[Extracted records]
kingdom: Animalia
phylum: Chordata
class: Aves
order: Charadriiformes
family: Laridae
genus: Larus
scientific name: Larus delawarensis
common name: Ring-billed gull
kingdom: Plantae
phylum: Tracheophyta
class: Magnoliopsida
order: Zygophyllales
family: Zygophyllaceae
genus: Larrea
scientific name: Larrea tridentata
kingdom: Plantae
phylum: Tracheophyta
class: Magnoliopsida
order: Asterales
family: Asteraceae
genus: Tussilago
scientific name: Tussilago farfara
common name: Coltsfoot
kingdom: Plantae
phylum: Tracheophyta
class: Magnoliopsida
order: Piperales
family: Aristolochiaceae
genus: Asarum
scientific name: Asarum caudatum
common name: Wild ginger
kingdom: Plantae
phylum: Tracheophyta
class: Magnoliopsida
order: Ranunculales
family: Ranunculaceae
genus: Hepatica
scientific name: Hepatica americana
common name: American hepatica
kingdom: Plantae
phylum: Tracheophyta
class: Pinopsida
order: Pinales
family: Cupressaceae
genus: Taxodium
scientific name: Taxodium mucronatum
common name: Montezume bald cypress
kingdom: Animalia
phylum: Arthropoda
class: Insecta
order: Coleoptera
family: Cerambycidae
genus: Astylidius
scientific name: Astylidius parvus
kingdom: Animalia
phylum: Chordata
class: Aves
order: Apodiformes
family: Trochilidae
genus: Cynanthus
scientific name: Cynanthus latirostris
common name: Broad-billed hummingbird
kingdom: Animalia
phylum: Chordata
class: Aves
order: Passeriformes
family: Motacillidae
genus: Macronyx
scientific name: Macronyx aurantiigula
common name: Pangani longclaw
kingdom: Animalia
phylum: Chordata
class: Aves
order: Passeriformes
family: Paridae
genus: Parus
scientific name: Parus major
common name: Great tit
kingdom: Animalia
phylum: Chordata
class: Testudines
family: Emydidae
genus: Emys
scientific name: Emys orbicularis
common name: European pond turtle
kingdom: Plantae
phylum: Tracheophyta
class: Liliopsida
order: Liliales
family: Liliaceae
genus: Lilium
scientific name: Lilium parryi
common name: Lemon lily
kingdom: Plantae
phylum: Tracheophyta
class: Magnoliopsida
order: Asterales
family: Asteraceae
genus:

WRITTEN PROBLEM:
Can you update the material by replacing every "common name" with "vernacular name" and leaving everything else unchanged?

SOLUTION:
kingdom: Animalia
phylum: Chordata
class: Aves
order: Charadriiformes
family: Laridae
genus: Larus
scientific name: Larus delawarensis
vernacular name: Ring-billed gull
kingdom: Plantae
phylum: Tracheophyta
class: Magnoliopsida
order: Zygophyllales
family: Zygophyllaceae
genus: Larrea
scientific name: Larrea tridentata
kingdom: Plantae
phylum: Tracheophyta
class: Magnoliopsida
order: Asterales
family: Asteraceae
genus: Tussilago
scientific name: Tussilago farfara
vernacular name: Coltsfoot
kingdom: Plantae
phylum: Tracheophyta
class: Magnoliopsida
order: Piperales
family: Aristolochiaceae
genus: Asarum
scientific name: Asarum caudatum
vernacular name: Wild ginger
kingdom: Plantae
phylum: Tracheophyta
class: Magnoliopsida
order: Ranunculales
family: Ranunculaceae
genus: Hepatica
scientific name: Hepatica americana
vernacular name: American hepatica
kingdom: Plantae
phylum: Tracheophyta
class: Pinopsida
order: Pinales
family: Cupressaceae
genus: Taxodium
scientific name: Taxodium mucronatum
vernacular name: Montezume bald cypress
kingdom: Animalia
phylum: Arthropoda
class: Insecta
order: Coleoptera
family: Cerambycidae
genus: Astylidius
scientific name: Astylidius parvus
kingdom: Animalia
phylum: Chordata
class: Aves
order: Apodiformes
family: Trochilidae
genus: Cynanthus
scientific name: Cynanthus latirostris
vernacular name: Broad-billed hummingbird
kingdom: Animalia
phylum: Chordata
class: Aves
order: Passeriformes
family: Motacillidae
genus: Macronyx
scientific name: Macronyx aurantiigula
vernacular name: Pangani longclaw
kingdom: Animalia
phylum: Chordata
class: Aves
order: Passeriformes
family: Paridae
genus: Parus
scientific name: Parus major
vernacular name: Great tit
kingdom: Animalia
phylum: Chordata
class: Testudines
family: Emydidae
genus: Emys
scientific name: Emys orbicularis
vernacular name: European pond turtle
kingdom: Plantae
phylum: Tracheophyta
class: Liliopsida
order: Liliales
family: Liliaceae
genus: Lilium
scientific name: Lilium parryi
vernacular name: Lemon lily
kingdom: Plantae
phylum: Tracheophyta
class: Magnoliopsida
order: Asterales
family: Asteraceae
genus:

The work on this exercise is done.